* _THE TASK_
Write out every line of each item below unchanged, keeping the lines in their original order.

* _ENTRIES PROVIDED_
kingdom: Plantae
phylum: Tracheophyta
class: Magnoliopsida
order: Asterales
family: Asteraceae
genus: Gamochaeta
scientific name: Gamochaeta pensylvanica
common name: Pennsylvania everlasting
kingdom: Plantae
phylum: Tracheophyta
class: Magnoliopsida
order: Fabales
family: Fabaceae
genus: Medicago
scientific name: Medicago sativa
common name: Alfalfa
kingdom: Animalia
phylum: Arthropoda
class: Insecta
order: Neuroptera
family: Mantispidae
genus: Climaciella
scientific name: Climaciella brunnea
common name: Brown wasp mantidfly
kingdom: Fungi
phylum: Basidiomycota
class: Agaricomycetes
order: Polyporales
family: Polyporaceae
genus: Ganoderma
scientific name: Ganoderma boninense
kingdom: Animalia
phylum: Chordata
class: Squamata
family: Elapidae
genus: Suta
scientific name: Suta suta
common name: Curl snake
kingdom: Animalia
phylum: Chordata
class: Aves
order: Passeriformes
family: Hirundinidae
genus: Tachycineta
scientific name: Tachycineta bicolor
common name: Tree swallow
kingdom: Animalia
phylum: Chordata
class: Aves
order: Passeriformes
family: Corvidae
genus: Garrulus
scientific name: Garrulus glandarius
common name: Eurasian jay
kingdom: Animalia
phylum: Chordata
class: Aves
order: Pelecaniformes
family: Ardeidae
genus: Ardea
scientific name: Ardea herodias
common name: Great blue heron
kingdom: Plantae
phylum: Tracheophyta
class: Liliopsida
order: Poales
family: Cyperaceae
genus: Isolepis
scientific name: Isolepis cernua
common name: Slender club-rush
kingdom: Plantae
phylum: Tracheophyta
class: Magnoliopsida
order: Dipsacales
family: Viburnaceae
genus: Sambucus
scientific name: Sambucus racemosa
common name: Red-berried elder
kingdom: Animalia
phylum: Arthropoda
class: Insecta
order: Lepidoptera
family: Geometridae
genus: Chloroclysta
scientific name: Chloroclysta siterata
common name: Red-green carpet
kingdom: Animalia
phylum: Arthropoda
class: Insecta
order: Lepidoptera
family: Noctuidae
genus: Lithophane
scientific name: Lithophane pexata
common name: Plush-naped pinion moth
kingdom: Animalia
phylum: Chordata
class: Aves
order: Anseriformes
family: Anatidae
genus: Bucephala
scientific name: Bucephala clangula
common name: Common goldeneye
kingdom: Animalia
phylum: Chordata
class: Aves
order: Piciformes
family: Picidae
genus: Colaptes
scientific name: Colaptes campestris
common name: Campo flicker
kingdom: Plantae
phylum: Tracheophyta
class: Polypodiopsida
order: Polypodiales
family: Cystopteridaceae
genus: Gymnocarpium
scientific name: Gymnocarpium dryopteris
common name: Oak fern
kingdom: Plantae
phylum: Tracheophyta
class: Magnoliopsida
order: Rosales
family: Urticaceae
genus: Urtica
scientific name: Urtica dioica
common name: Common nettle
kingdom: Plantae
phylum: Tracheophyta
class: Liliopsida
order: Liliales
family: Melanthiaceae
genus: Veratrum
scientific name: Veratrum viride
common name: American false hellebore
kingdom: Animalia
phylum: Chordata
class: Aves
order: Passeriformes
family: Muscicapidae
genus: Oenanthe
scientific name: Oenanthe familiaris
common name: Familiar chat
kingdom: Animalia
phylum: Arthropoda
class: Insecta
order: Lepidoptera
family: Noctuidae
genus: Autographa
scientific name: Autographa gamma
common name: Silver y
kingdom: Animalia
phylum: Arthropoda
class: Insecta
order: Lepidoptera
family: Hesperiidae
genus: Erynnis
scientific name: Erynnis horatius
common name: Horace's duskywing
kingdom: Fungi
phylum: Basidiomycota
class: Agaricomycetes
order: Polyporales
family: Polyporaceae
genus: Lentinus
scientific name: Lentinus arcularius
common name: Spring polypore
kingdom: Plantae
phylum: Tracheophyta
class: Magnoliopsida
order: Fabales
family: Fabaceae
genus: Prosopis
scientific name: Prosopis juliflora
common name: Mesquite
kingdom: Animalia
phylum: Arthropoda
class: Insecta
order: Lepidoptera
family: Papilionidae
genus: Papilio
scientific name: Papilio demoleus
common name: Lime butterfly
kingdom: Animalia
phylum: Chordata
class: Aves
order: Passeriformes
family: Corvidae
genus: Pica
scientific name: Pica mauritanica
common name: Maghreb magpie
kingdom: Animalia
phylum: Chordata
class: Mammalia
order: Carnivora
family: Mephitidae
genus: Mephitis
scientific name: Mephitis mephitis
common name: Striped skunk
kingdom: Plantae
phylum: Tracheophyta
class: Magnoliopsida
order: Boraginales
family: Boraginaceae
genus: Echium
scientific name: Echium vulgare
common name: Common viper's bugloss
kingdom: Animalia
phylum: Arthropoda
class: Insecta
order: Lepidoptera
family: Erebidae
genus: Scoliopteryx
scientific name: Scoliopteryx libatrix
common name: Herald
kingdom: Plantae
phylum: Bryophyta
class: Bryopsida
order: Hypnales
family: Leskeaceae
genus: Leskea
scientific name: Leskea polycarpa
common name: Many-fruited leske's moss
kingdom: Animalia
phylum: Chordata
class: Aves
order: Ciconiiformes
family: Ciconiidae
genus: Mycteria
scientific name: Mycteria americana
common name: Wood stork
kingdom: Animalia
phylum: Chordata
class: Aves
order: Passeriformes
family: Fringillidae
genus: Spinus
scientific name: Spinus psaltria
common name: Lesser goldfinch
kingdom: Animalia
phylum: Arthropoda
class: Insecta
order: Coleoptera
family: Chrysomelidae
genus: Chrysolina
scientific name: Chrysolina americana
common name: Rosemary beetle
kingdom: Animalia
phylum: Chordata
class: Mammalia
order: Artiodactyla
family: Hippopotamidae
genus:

* _EXERCISE ANSWER_
kingdom: Plantae
phylum: Tracheophyta
class: Magnoliopsida
order: Asterales
family: Asteraceae
genus: Gamochaeta
scientific name: Gamochaeta pensylvanica
common name: Pennsylvania everlasting
kingdom: Plantae
phylum: Tracheophyta
class: Magnoliopsida
order: Fabales
family: Fabaceae
genus: Medicago
scientific name: Medicago sativa
common name: Alfalfa
kingdom: Animalia
phylum: Arthropoda
class: Insecta
order: Neuroptera
family: Mantispidae
genus: Climaciella
scientific name: Climaciella brunnea
common name: Brown wasp mantidfly
kingdom: Fungi
phylum: Basidiomycota
class: Agaricomycetes
order: Polyporales
family: Polyporaceae
genus: Ganoderma
scientific name: Ganoderma boninense
kingdom: Animalia
phylum: Chordata
class: Squamata
family: Elapidae
genus: Suta
scientific name: Suta suta
common name: Curl snake
kingdom: Animalia
phylum: Chordata
class: Aves
order: Passeriformes
family: Hirundinidae
genus: Tachycineta
scientific name: Tachycineta bicolor
common name: Tree swallow
kingdom: Animalia
phylum: Chordata
class: Aves
order: Passeriformes
family: Corvidae
genus: Garrulus
scientific name: Garrulus glandarius
common name: Eurasian jay
kingdom: Animalia
phylum: Chordata
class: Aves
order: Pelecaniformes
family: Ardeidae
genus: Ardea
scientific name: Ardea herodias
common name: Great blue heron
kingdom: Plantae
phylum: Tracheophyta
class: Liliopsida
order: Poales
family: Cyperaceae
genus: Isolepis
scientific name: Isolepis cernua
common name: Slender club-rush
kingdom: Plantae
phylum: Tracheophyta
class: Magnoliopsida
order: Dipsacales
family: Viburnaceae
genus: Sambucus
scientific name: Sambucus racemosa
common name: Red-berried elder
kingdom: Animalia
phylum: Arthropoda
class: Insecta
order: Lepidoptera
family: Geometridae
genus: Chloroclysta
scientific name: Chloroclysta siterata
common name: Red-green carpet
kingdom: Animalia
phylum: Arthropoda
class: Insecta
order: Lepidoptera
family: Noctuidae
genus: Lithophane
scientific name: Lithophane pexata
common name: Plush-naped pinion moth
kingdom: Animalia
phylum: Chordata
class: Aves
order: Anseriformes
family: Anatidae
genus: Bucephala
scientific name: Bucephala clangula
common name: Common goldeneye
kingdom: Animalia
phylum: Chordata
class: Aves
order: Piciformes
family: Picidae
genus: Colaptes
scientific name: Colaptes campestris
common name: Campo flicker
kingdom: Plantae
phylum: Tracheophyta
class: Polypodiopsida
order: Polypodiales
family: Cystopteridaceae
genus: Gymnocarpium
scientific name: Gymnocarpium dryopteris
common name: Oak fern
kingdom: Plantae
phylum: Tracheophyta
class: Magnoliopsida
order: Rosales
family: Urticaceae
genus: Urtica
scientific name: Urtica dioica
common name: Common nettle
kingdom: Plantae
phylum: Tracheophyta
class: Liliopsida
order: Liliales
family: Melanthiaceae
genus: Veratrum
scientific name: Veratrum viride
common name: American false hellebore
kingdom: Animalia
phylum: Chordata
class: Aves
order: Passeriformes
family: Muscicapidae
genus: Oenanthe
scientific name: Oenanthe familiaris
common name: Familiar chat
kingdom: Animalia
phylum: Arthropoda
class: Insecta
order: Lepidoptera
family: Noctuidae
genus: Autographa
scientific name: Autographa gamma
common name: Silver y
kingdom: Animalia
phylum: Arthropoda
class: Insecta
order: Lepidoptera
family: Hesperiidae
genus: Erynnis
scientific name: Erynnis horatius
common name: Horace's duskywing
kingdom: Fungi
phylum: Basidiomycota
class: Agaricomycetes
order: Polyporales
family: Polyporaceae
genus: Lentinus
scientific name: Lentinus arcularius
common name: Spring polypore
kingdom: Plantae
phylum: Tracheophyta
class: Magnoliopsida
order: Fabales
family: Fabaceae
genus: Prosopis
scientific name: Prosopis juliflora
common name: Mesquite
kingdom: Animalia
phylum: Arthropoda
class: Insecta
order: Lepidoptera
family: Papilionidae
genus: Papilio
scientific name: Papilio demoleus
common name: Lime butterfly
kingdom: Animalia
phylum: Chordata
class: Aves
order: Passeriformes
family: Corvidae
genus: Pica
scientific name: Pica mauritanica
common name: Maghreb magpie
kingdom: Animalia
phylum: Chordata
class: Mammalia
order: Carnivora
family: Mephitidae
genus: Mephitis
scientific name: Mephitis mephitis
common name: Striped skunk
kingdom: Plantae
phylum: Tracheophyta
class: Magnoliopsida
order: Boraginales
family: Boraginaceae
genus: Echium
scientific name: Echium vulgare
common name: Common viper's bugloss
kingdom: Animalia
phylum: Arthropoda
class: Insecta
order: Lepidoptera
family: Erebidae
genus: Scoliopteryx
scientific name: Scoliopteryx libatrix
common name: Herald
kingdom: Plantae
phylum: Bryophyta
class: Bryopsida
order: Hypnales
family: Leskeaceae
genus: Leskea
scientific name: Leskea polycarpa
common name: Many-fruited leske's moss
kingdom: Animalia
phylum: Chordata
class: Aves
order: Ciconiiformes
family: Ciconiidae
genus: Mycteria
scientific name: Mycteria americana
common name: Wood stork
kingdom: Animalia
phylum: Chordata
class: Aves
order: Passeriformes
family: Fringillidae
genus: Spinus
scientific name: Spinus psaltria
common name: Lesser goldfinch
kingdom: Animalia
phylum: Arthropoda
class: Insecta
order: Coleoptera
family: Chrysomelidae
genus: Chrysolina
scientific name: Chrysolina americana
common name: Rosemary beetle
kingdom: Animalia
phylum: Chordata
class: Mammalia
order: Artiodactyla
family: Hippopotamidae
genus:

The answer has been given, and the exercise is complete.